How to invest... Peaks and valleys
Want a reason not to buy and hold mutual funds? See the last 10 years. Want a reason to invest for the long haul? See the last 20.
Fund critics can use the last decade to say that fund investing doesn't work, and fund supporters can use the last two decades to show the opposite.
Both sides have valid points, and your view depends mostly on when you started or peaked. If you didn't experience the 1990s but only got in at the end because it looked so easy, you probably don't think funds work. If you began in the early 1990s, you're probably saying that funds did exactly what you expected.

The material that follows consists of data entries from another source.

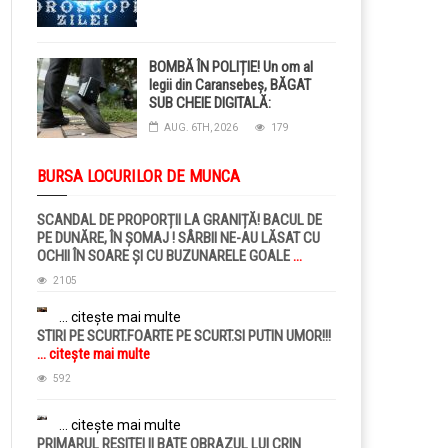
BOMBĂ ÎN POLIȚIE! Un om al
legii din Caransebeș, BĂGAT
SUB CHEIE DIGITALĂ:
Judecătorii i-au pus BRĂȚARĂ
AUG. 6TH, 2026
179
ELECTRONICĂ la picior!
BURSA LOCURILOR DE MUNCA
SCANDAL DE PROPORȚII LA GRANIȚĂ! BACUL DE
PE DUNĂRE, ÎN ȘOMAJ ! SÂRBII NE-AU LĂSAT CU
OCHII ÎN SOARE ȘI CU BUZUNARELE GOALE
...
citește mai multe
2105
... citește mai multe
STIRI PE SCURT.FOARTE PE SCURT.SI PUTIN UMOR!!!
... citește mai multe
592
... citește mai multe
PRIMARUL RESITEI II BATE OBRAZUL LUI CRIN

It's hardly a secret that the stock market has a negative return over the last decade. In fact, just this week, the market's Internet bubble peak from 2000 fell off the 10-year performance chart, meaning that those numbers are at their ugliest point right now. So while the strong positive returns of the last year feel great, critics point to the "lost decade" as a reason to shy away from funds.
A bad decade would seem to be enough time to make such a judgment, but it's not. While 10 years of evidence is not short-term thinking, it's a blip on the scale by which average investors use funds.
The idea behind funds was to offer professional management and diversification at a reasonable cost, for life. It wasn't about building a portfolio of funds, with some holding domestic stocks and others foreign, worrying about market-capitalization or filling style boxes. It was giving money to a manager who would try to generate a market return (or better) while the shareholder held on for the ride, barring a need to withdraw their cash. No trading with funds, no timing the market with funds, just buy and hold for a reasonable long-term return.
The advent of retirement accounts made that sentiment stronger, as the idea was to buy funds that were held over a lifetime of employment to deliver a retirement nest egg.
Now apply typical investor thinking to that picture. An individual investor's idea of a reasonable long-term return lands somewhere between 8% and 10%. Funds missed that target by a mile over the last decade when the market was mostly in the tank. But Morningstar Inc.'s database includes nearly 500 equity funds with a 20-year track record, and 65% of them earned an average annualized return of 8% or more over the last two decades. More than one in four of those funds generated a double-digit annualized return over the last two decades. That's enough growth to turn a $10,000 investment into more than $67,000.
Obviously many other funds that started way back when didn't survive long enough to put up 20-year numbers; investment success breeds longevity.
But the numbers show the balancing of two extreme decades. Ten years ago, at the end of the Internet bubble, few investors would have been satisfied with a measly average annualized gain of 10% for a decade. Fast forward to today, and investors would have been thrilled with that return over the last 10 years.
Hindsight and perspective
Some of the problem, of course, is that investors tend to see their account value as "made money," so that they remember it from its peak.
A different way to consider it is to look at real growth and expectations. An investor looking for a 10% average annual gain would have been hoping that $10,000 would turn into about $26,000 over the course of a decade. Letting it ride for another decade, the investor would look forward to that $67,000-plus jackpot.
It's similar to the reaction many investors have to a single huge day on the market. A 500-point decline is seen as the start of Armageddon, while no one regards a 500-point gain as being too much, too soon. In truth, the swing is the same size; it's the direction that drives the emotions.
Obviously, your mileage in funds may vary, and your experience is likely to depend on your starting point. Your judgment of a fund will depend on the lens you use.
It is easy to stick with a fund that delivered the best of the 1990s, even as it stumbled and was much less brilliant in the 2000s. If you bought late in the Internet bubble and never had the glory days, buy-and-hold could have easily become a lesson in pain.
But if the last two decades have shown anything, it's that most investors should let funds do their job over the long haul. For most savers, fund investing is a bit like functioning on auto-pilot, relying on the system to go from starting point to destination without worrying about whether the path is over mountains or valleys.
Ultimately, the last two decades should guide savers on whether they can comfortably make the journey buying and holding mutual funds, or if they should pursue a different path. There's no one right answer, no matter how you slice it.